Hmm, you are right. I suppose if you found the image was oriented
perfectly upright, and not at all perspective-distorted, you could
replace the expensive matrix transformation with a simple scale and
translate. I think it would be very rare in practice to encounter this
in a camera photo.
However if you are decoding a "perfect" image of a QR Code, like those
you might find on the web, of course you know it is perfectly upright
and not skewed. In that case we do have a decoder hint type called
"PURE_BARCODE" which signals to the decoder that it should assume the
image is a pure monochrome image, not rotated, not skewed, and of
course it can detect the QR Code much faster. I think that would be
our answer to your point.
You are definitely right -- it is possible that the top right and
bottom left finder patterns are not the most distant two points.

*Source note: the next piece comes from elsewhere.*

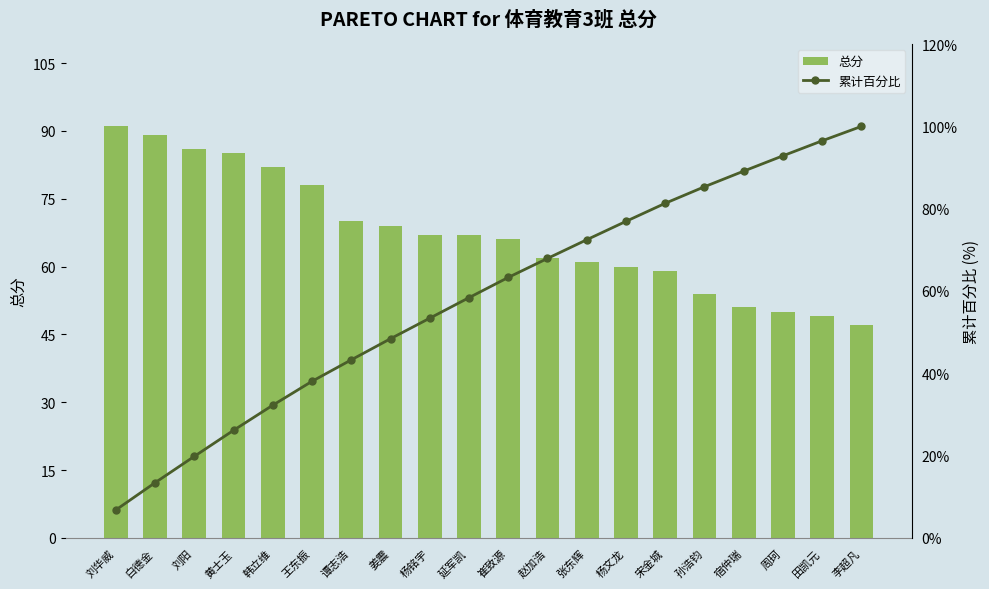

What is the minimum value for 累计百分比?

6.8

Imagine a photograph taken at an extremely flat angle along the
diagonal between the top right and bottom left finder pattern. But in
the normal case this heuristic works.
I do not know of a more reliable way to determine this except to
perhaps examine the image in complex ways. For example you should be
able to confirm your guess by seeing where black/white pixels seem to
occur in relation to these points. If you're right you should see
black/white pixels mostly out to the point where you'd guess the
fourth corner is. This is a good idea -- maybe too expensive relative
to the value it adds.
I would be very interested to hear the outcomes of your research. This
library is most weak in accounting for blur due to the camera focal
length or motion blur, and currently does not account for shadows (I
have experimented with this recently and have not found a cheap
improvement that improves performance substantially).